→ WHAT IS BEING ASKED
Which lines of the data below contain "aplicação"? Please show them all.

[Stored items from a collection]
^^^^^^^^
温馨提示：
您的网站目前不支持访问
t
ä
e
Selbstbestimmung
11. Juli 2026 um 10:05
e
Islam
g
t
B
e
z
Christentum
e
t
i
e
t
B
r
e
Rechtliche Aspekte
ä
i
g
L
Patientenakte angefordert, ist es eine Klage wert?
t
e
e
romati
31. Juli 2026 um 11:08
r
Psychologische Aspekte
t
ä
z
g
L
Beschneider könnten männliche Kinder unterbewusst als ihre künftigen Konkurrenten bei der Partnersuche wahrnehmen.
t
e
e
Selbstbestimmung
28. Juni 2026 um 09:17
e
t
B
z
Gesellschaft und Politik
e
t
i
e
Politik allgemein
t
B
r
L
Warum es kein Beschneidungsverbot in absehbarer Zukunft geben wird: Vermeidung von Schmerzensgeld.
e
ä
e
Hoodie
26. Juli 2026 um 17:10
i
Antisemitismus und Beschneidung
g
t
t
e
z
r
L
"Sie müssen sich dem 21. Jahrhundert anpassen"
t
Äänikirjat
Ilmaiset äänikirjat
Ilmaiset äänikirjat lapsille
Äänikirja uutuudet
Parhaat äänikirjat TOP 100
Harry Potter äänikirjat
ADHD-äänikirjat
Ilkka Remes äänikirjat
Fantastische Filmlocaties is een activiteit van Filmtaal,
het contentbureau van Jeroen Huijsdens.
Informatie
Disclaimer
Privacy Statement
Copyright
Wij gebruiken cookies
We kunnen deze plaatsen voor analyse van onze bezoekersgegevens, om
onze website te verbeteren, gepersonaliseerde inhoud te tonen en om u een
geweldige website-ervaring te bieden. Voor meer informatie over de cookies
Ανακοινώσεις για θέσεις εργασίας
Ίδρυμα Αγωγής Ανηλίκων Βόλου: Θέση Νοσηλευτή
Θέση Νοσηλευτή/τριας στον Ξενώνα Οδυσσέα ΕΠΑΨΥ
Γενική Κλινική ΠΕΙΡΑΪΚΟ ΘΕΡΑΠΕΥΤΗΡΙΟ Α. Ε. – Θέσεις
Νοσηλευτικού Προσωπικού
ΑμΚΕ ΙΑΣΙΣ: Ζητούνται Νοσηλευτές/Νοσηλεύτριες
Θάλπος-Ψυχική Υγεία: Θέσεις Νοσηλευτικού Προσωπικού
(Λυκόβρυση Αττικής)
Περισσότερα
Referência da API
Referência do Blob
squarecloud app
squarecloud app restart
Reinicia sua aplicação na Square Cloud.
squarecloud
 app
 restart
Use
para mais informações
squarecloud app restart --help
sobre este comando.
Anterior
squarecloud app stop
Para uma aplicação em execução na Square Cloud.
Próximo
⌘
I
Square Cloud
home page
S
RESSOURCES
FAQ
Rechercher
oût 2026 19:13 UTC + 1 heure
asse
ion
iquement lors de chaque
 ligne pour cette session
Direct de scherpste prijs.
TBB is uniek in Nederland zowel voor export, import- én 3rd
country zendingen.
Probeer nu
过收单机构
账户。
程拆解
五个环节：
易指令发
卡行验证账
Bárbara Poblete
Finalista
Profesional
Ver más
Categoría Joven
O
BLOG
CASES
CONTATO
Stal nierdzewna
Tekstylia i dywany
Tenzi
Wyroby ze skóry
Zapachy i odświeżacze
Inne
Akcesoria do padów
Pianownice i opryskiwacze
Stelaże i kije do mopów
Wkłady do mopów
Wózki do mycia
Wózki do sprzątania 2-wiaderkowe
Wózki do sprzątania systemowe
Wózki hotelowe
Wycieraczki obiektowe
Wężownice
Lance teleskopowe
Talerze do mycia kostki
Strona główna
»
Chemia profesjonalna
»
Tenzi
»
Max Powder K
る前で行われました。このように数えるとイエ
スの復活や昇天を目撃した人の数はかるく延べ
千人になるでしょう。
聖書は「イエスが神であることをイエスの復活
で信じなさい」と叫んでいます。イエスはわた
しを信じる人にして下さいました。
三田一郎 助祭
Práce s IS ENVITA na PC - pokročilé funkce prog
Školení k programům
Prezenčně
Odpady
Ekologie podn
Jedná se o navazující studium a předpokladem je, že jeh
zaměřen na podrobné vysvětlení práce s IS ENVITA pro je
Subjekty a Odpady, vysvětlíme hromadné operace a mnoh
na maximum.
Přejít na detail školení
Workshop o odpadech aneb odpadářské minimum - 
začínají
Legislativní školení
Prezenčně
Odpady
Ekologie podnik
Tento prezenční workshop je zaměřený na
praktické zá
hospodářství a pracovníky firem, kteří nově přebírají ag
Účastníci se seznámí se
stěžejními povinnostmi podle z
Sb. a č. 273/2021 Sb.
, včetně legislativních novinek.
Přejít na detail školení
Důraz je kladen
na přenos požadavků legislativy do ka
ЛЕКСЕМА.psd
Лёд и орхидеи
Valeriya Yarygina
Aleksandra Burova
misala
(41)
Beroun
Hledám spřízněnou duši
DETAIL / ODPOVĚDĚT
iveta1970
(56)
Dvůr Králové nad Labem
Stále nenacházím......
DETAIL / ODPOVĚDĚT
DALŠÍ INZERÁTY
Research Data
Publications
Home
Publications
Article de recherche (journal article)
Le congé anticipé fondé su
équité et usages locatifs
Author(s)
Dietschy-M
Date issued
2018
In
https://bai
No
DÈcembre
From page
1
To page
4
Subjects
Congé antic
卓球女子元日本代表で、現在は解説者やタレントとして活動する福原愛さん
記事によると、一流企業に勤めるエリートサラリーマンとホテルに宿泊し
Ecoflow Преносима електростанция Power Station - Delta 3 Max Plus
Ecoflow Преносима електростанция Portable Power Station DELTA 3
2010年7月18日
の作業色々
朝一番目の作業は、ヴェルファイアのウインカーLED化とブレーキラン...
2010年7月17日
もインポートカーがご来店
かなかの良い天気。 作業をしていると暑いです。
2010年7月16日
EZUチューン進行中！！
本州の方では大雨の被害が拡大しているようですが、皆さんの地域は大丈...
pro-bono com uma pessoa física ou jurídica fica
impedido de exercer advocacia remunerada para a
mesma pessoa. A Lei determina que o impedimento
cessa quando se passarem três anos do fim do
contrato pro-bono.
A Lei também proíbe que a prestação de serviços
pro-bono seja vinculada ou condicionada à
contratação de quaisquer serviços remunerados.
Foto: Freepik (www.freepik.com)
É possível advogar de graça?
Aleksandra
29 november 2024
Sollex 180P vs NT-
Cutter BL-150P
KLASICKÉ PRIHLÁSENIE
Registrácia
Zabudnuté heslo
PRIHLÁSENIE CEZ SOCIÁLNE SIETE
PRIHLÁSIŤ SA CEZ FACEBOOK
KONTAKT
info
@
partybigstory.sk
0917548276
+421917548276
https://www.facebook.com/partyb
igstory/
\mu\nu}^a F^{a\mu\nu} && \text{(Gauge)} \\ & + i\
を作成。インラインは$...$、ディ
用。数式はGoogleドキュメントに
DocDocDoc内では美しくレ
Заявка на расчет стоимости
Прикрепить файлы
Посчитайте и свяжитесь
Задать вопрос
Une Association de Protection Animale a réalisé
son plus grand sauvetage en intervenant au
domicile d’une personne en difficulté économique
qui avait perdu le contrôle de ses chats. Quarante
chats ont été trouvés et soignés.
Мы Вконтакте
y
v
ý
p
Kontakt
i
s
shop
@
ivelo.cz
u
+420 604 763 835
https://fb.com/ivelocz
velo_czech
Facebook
^^^^^^^^
→ SOLVED PROBLEM
Reinicia sua aplicação na Square Cloud.
Para uma aplicação em execução na Square Cloud.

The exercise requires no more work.